■ Activity ■
Search the records for the word "Berlin" and report each line that has it.

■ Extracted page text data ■
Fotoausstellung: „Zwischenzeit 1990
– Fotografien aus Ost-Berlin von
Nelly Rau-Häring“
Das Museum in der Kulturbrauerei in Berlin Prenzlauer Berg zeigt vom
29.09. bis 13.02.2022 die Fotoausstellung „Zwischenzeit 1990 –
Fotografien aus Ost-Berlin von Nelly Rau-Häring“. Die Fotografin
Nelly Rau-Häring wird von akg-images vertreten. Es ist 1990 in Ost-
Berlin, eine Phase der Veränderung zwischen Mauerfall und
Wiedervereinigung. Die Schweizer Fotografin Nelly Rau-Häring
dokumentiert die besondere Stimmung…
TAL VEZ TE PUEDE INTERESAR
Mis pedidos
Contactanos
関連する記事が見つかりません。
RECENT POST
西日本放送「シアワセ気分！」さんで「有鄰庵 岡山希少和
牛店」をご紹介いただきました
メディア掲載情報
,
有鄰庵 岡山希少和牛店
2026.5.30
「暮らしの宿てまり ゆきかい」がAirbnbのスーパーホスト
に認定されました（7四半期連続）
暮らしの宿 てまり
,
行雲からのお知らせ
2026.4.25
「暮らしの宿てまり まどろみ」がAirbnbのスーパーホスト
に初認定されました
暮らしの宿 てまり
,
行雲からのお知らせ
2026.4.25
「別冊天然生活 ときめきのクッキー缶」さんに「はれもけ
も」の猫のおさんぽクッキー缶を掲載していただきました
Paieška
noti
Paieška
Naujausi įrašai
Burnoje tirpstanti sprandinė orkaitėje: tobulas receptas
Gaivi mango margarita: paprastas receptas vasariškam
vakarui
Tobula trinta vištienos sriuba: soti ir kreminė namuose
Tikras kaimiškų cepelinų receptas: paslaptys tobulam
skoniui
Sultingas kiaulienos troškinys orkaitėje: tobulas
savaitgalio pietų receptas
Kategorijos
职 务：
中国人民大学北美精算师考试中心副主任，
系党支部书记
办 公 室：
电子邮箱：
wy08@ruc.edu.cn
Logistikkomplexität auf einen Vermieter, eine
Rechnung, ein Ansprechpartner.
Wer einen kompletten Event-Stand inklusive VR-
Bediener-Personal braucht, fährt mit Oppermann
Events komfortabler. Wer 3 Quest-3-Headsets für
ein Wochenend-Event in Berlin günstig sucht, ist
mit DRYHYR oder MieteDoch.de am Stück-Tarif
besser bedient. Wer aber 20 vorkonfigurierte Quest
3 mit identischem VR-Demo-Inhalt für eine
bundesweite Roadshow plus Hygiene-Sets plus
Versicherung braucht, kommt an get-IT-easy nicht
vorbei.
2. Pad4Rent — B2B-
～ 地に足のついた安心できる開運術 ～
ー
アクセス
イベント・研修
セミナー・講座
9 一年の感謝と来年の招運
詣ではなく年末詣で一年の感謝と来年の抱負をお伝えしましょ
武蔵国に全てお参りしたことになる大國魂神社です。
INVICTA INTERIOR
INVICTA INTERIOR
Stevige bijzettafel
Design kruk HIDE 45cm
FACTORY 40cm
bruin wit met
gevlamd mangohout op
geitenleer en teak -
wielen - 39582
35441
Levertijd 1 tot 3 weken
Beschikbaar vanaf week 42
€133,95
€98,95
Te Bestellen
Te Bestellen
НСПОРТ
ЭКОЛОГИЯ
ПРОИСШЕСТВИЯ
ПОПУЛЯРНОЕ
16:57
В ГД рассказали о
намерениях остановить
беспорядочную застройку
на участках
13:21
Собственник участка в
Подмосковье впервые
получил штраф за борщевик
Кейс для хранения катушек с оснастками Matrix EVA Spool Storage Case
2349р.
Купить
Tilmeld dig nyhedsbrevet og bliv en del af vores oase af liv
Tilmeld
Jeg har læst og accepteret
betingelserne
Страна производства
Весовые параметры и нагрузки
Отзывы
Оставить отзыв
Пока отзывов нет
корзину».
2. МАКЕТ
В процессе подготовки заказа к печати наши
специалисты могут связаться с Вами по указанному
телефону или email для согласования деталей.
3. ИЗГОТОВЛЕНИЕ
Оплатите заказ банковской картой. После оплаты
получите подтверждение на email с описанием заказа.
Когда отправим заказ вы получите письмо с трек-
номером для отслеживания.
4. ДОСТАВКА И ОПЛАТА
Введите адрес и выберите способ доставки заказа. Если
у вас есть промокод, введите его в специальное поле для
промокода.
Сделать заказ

■ Response area ■
– Fotografien aus Ost-Berlin von
Das Museum in der Kulturbrauerei in Berlin Prenzlauer Berg zeigt vom
Fotografien aus Ost-Berlin von Nelly Rau-Häring“. Die Fotografin
Berlin, eine Phase der Veränderung zwischen Mauerfall und
ein Wochenend-Event in Berlin günstig sucht, ist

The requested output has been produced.